Sans doute, on ne doit pas chercher, dans cette parabole, tous les menus détails que notre curiosité bien légitime voudrait connaître sur la vie après la mort: Jésus n'a pas cru bon de nous satisfaire entièrement sur ce sujet, et lui-même a accepté de vivre l'angoisse qui est le lot des humains devant la mort. Mais, à travers un langage imagé, il éclaire quand même beaucoup nos ténèbres...
Il affirme d'abord clairement l'existence d'un au-delà.
Il affirme ensuite aussi clairement qu'il nous faut déjà tenir compte de cet au-delà pour orienter notre vie terrestre, que nous ne pouvons pas attendre après la mort pour nous convertir.
Se convertir, ce n'est pas seulement changer sa façon de vivre moralement: devenir plus honnête, plus généreux, plus franc, etc. Se convertir, c'est modifier toute l'orientation de sa vie, et c'est, par conséquent, changer sa conception de la vie, changer l'esprit avec lequel on la vit.

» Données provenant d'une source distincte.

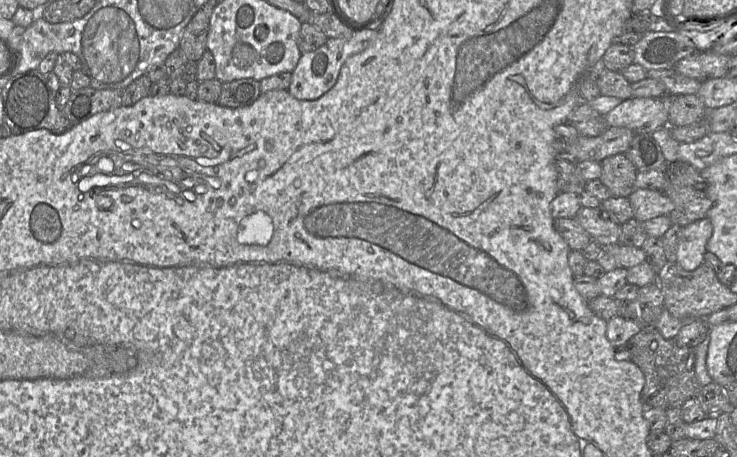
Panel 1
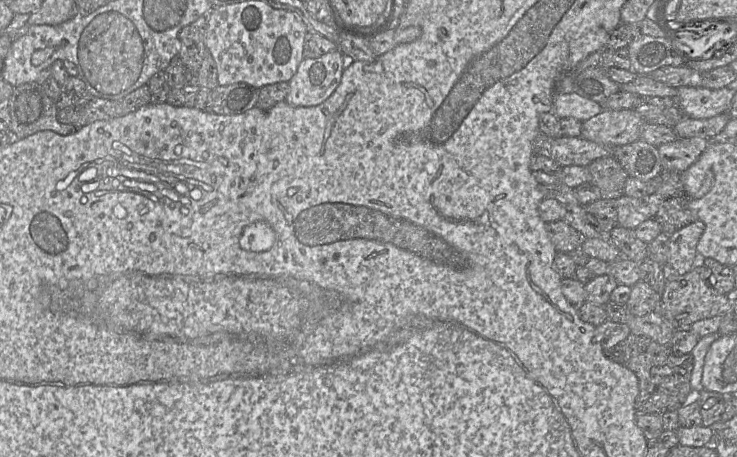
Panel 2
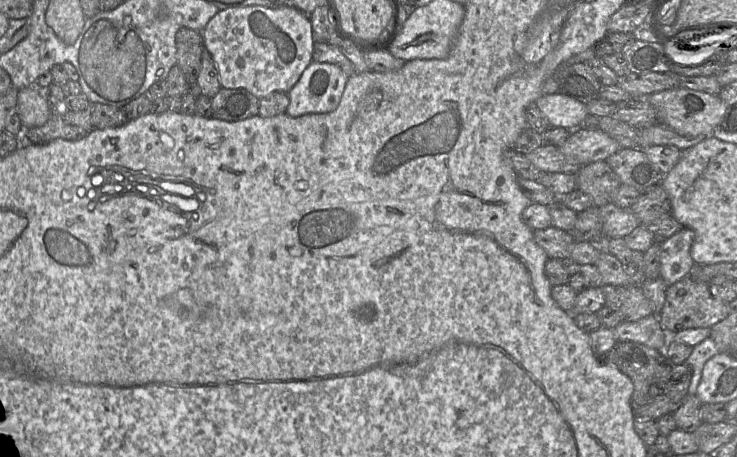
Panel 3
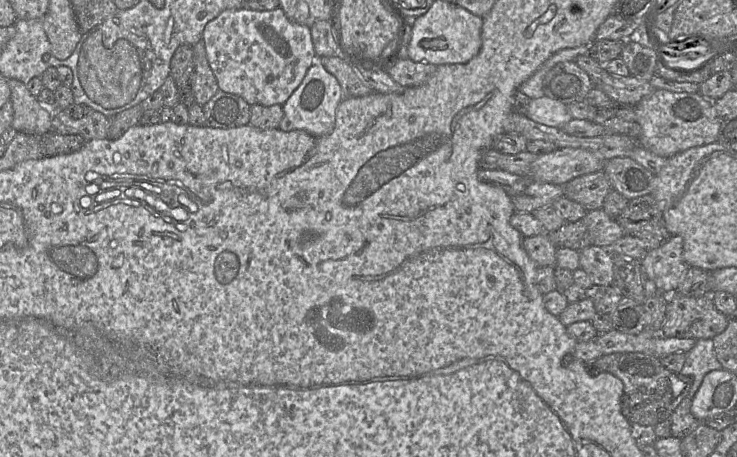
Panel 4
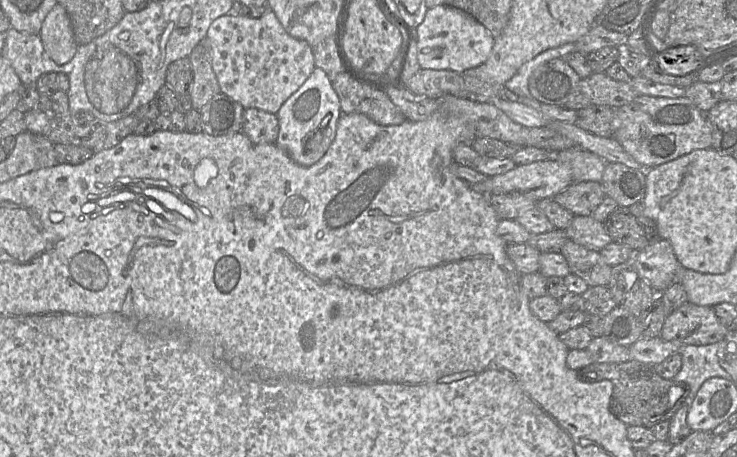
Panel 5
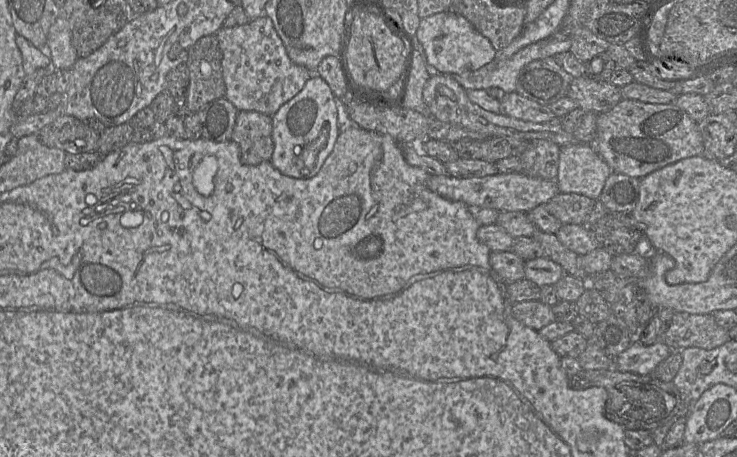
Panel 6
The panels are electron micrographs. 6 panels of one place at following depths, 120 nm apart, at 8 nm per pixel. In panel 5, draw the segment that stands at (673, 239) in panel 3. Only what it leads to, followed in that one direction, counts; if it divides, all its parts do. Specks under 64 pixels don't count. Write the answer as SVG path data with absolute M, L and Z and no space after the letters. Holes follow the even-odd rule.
M656 239L645 249L635 251L628 262L658 294L674 282L680 268L671 243L664 239Z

On ne vit pas avec le même esprit, en effet, selon qu'on considère la vie comme un tout, qui entre dans le néant après la mort, ou comme un chemin, qui conduit à une rencontre avec l'Auteur de cette vie: rencontre partielle et progressive sur la terre, rencontre définitive et achevée après la mort. Dans le premier cas, on vit avec l'esprit du monde; dans le second cas, on vit avec l'Esprit de Jésus(avec un grand E, parce que cet Esprit est Dieu lui-même).
Et l'on n'utilise pas les richesses de la même façon, selon qu'on est animé par l'esprit du monde ou l'Esprit de Jésus. Et l'on n'assume pas, non plus, la pauvreté de la même façon. Cela, c'est vrai pour nous tous, parce que nous avons tous nos richesses et nos pauvretés.

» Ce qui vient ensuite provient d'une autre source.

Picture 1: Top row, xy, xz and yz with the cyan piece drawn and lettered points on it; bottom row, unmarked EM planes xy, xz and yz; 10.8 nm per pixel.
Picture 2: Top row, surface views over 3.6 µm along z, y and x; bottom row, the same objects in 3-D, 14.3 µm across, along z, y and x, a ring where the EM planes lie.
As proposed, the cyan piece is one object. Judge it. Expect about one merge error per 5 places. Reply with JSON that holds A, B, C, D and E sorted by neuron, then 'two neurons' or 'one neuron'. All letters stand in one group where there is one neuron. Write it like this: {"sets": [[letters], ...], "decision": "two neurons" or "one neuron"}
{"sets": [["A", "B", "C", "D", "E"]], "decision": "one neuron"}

Or, cette parabole nous fait comprendre qu'il nous faut changer d'esprit dès maintenant, qu'il sera trop tard après la mort puisque c'est maintenant que nous avons notre vie en mains. Elle nous fait comprendre aussi - et c'est peut-être ce qui importe le plus, puisque, au fond, il n'y a personne parmi nous qui ne souhaiterait pas changer d'esprit - que changer d'esprit, cela ne se fait ordinairement pas à coups d'interventions miraculeuses et comme malgré nous!
Pourtant, n'est-ce pas que nous sommes parfois tentés de souhaiter un miracle? Si nous pouvons aller jusqu'à reconnaître que notre visage est trop exclusivement tourné vers le bonheur temporel (ou «temporaire»!) et pas assez vers le Seigneur, n'attendons-nous pas quand même trop passivement que quelque chose se produise et vienne pratiquement nous forcer à voir clairement où se trouve le Seigneur et où se trouve le vrai bonheur?
Jésus nous avertit aujourd'hui que ce quelque chose risque bien de ne pas se produire: aucun revenant ne va nous forcer à changer l'orientation de notre vie. Et il nous dit que la réponse à notre question sur la mort, elle est suffisamment claire dans Moïse et les prophètes, c'est-à-dire dans la Parole de Dieu.
Cela implique que nous ne devons pas nous laisser étourdir par la vie actuelle, car nous serions alors trop distraits pour entendre la Parole au fond de nous-rnêrnes. Cela implique aussi, pour nous chrétiens, que nous devons nous efforcer de vivre chaque instant de notre vie terrestre, même les plus difficiles, même les plus énervants, le coeur tourné vers le Seigneur Jésus, puisque c'est lui la Parole: la Parole incarnée, achevée, rendue même visible.